Once more: you, too, will master this world. And so I had felt this shift, this eagerness in Selene and in me, this perverse joy at ascending and descending and transcending, from the first time I defeated Hyperion and blasted through the rest of Act 2 in one sitting to the slow grind of finding every log and maxing out every weapon attribute. I could sense something in those themes, in those vibes - but without finding the words to pin down why such a horrific and punishing game had something so disturbingly positive about it.

The key finally came courtesy of Sunny Moraine on Bluesky sharing an excellent essay by Simon Strantzas on transcendence in horror:

Both horror and happiness are subjective concepts. They mean different things to different people, and we can tell stories that are horrific from the reader’s perspective while being the opposite from the character’s.

[...]

Fiction about transcendence through horror is necessarily fiction about change and metamorphosis. About one’s true self being revealed. About how we can be made not only better but be made new by our most troubling, painful experiences.

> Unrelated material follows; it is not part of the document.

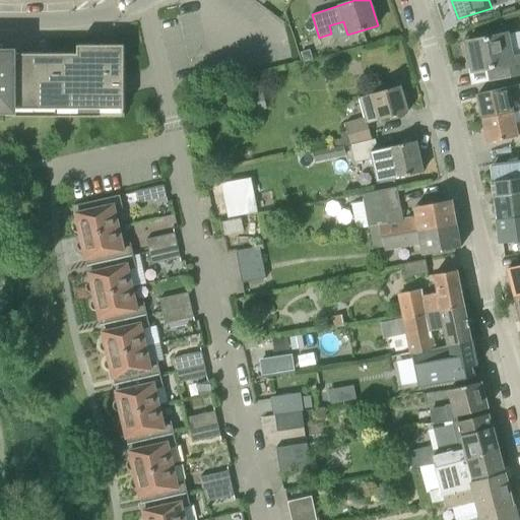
[(519,73),(519,54),(512,56),(508,33),(467,41),(473,71),(490,68),(492,79),(519,73)]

This was what I was missing. The story of Returnal is objectively horrific. But Selene - her tale is one of liberation through the death of a child, of casting away motherhood and embracing monstrosity, of making her body Other and stronger by merging it with alien technology. It is a tale of change, of revelation, of major content warnings that are also spoilers.

Selene's true self happens to not exactly be a good person. She never claims to be blameless. Nonetheless, one must imagine her happy. Why else would she keep pushing that boulder up?